Sur les demandes de dommages-intérêts
Sur la demande au titre du manquement de l’employeur à son obligation de sécurité
L’absence d’intervention de l’employeur face à la situation délétère du service et aux agissements établis à l’encontre de M.[K] [B], dont la qualité de travailleur handicapé exigeait une plus grande attention de la part de l’employeur, ont fait perdre à M.[K] [B] la possibilité de travailler dans un climat apaisé et sécurisé et ce durant deux ans.
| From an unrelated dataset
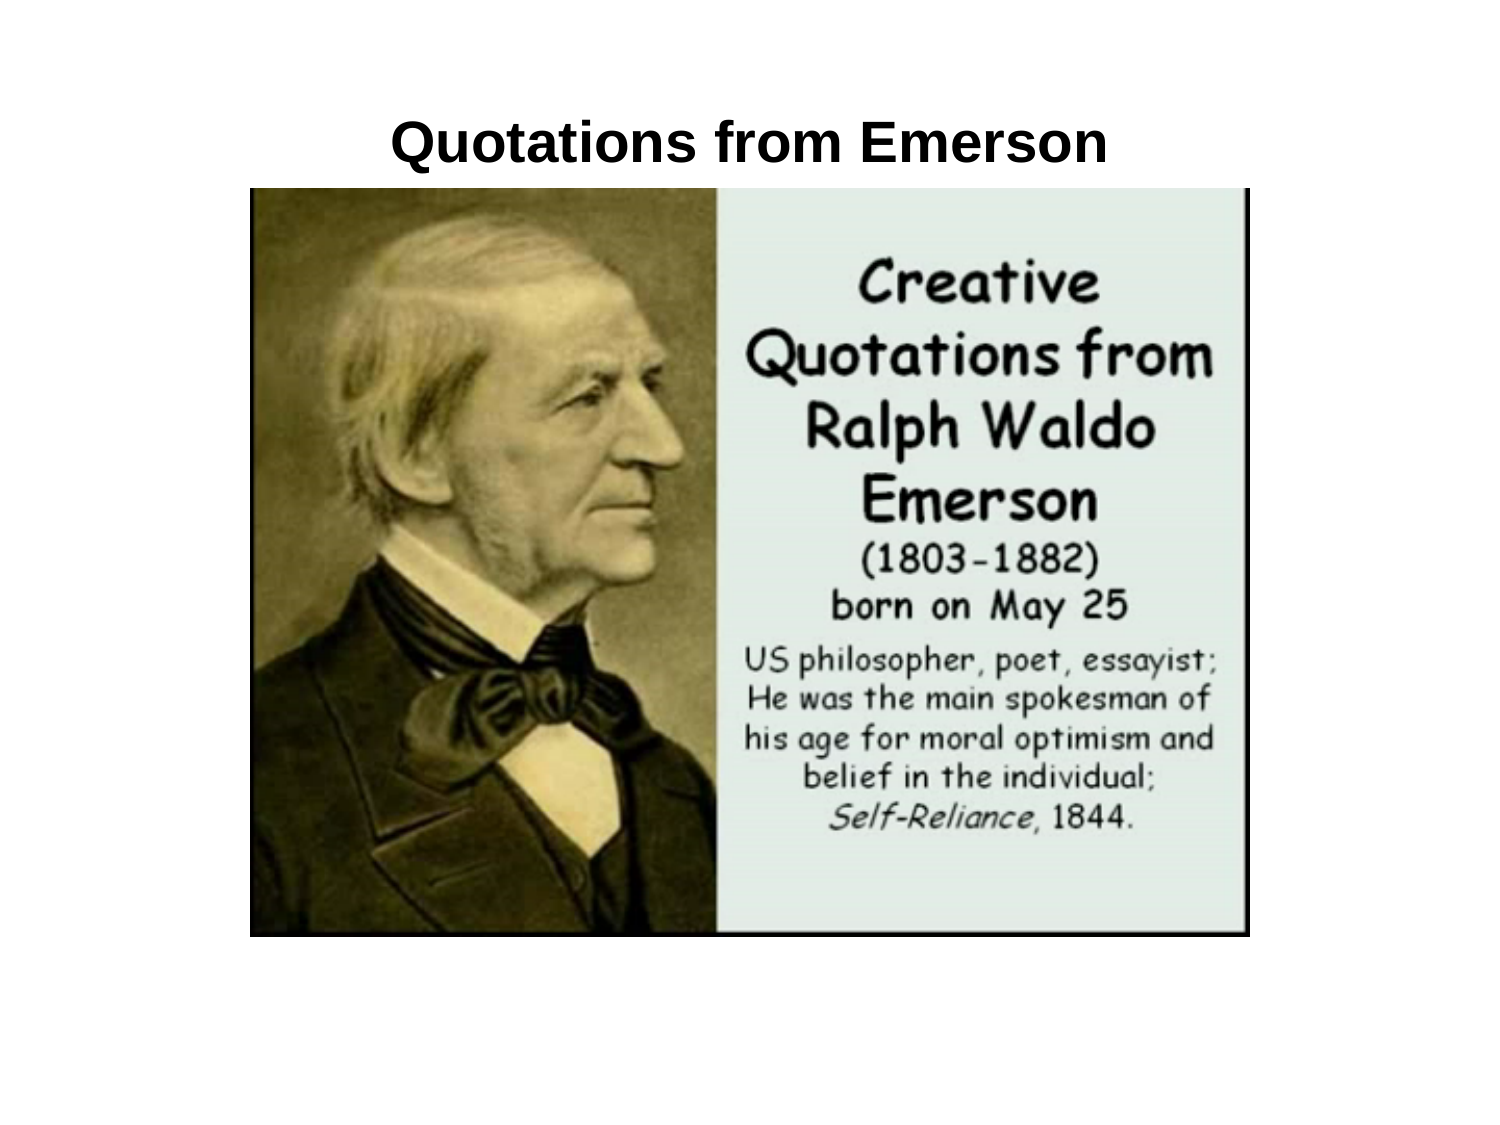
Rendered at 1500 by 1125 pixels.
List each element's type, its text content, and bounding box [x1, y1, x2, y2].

Il convient d’infirmer le jugement dans son quantum et de lui allouer une indemnité de 5 000 euros à titre de dommages-intérêts par infirmation du jugement.
Sur la demande au titre du manquement de l’employeur à la protection des données personnelles
Ce manquement n’ayant pas été retenu, il convient de rejeter la demande par infirmation du jugement.
Sur le remboursement des indemnités chômage
Selon l’article L1235-4 du code du travail, ' Dans les cas prévus aux articles L. 1132-4, L. 1134-4, L. 1144-3, L. 1152-3, L. 1153-4, L. 1235-3 et L. 1235-11, le juge ordonne le remboursement par l’employeur fautif aux organismes intéressés de tout ou partie des indemnités de chômage versées au salarié licencié, du jour de son licenciement au jour du jugement prononcé, dans la limite de six mois d’indemnités de chômage par salarié intéressé […]'.
L’entreprise employant habituellement au moins onze salariés et le salarié présentant une ancienneté de plus de deux ans, il sera fait application des dispositions de l’article L.1235-4 du code du travail.
Il convient de confirmer le jugement en ce qu’il a ordonné d’office le remboursement de l’employeur des indemnités chômage dans la limite de six mois d’indemnités chômage.
Sur l’article 700 du code de procédure civile
Il convient de condamner la société Safran à payer à M.[K] [B] la somme de 3 000 euros au titre de l’article 700 du code de procédure civile.
Sur les dépens
Il convient de condamner la société Safran aux dépens.
PAR CES MOTIFS
La COUR, statuant publiquement, par arrêt contradictoire,
Confirme le jugement rendu en formation de départage du conseil des prud’hommes de Versailles du 6 janvier 2023 sauf en ce qu’il a condamné la société Safran au titre du manquement à l’obligation de protection des données personnelles et dans le montant de l’indemnité accordée au titre du manquement de l’employeur à son obligation de sécurité;
Statuant à nouveau des chefs infirmés et y ajoutant;
Déboute M.[K] [B] de sa demande au titre du manquement à l’obligation de protection des données personnelles ;
Condamne la société Safran à payer à M.[K] [B] la somme de 5 000 euros au titre du manquement de la société Safran à son obligation de sécurité;
Condamne la société Safran à payer à M.[K] [B] la somme de 3 000 euros au titre de l’article 700 du code de procédure civile ;
Condamne la société Safran aux dépens.
— prononcé publiquement par mise à disposition de l’arrêt au greffe de la cour, les parties en ayant été préalablement avisées dans les conditions prévues au deuxième alinéa de l’article 450 du code de procédure civile.
— signé par Madame Nathalie COURTOIS, Présidente et par Madame Isabelle FIORE, Greffière, auquel la minute de la décision a été remise par le magistrat signataire.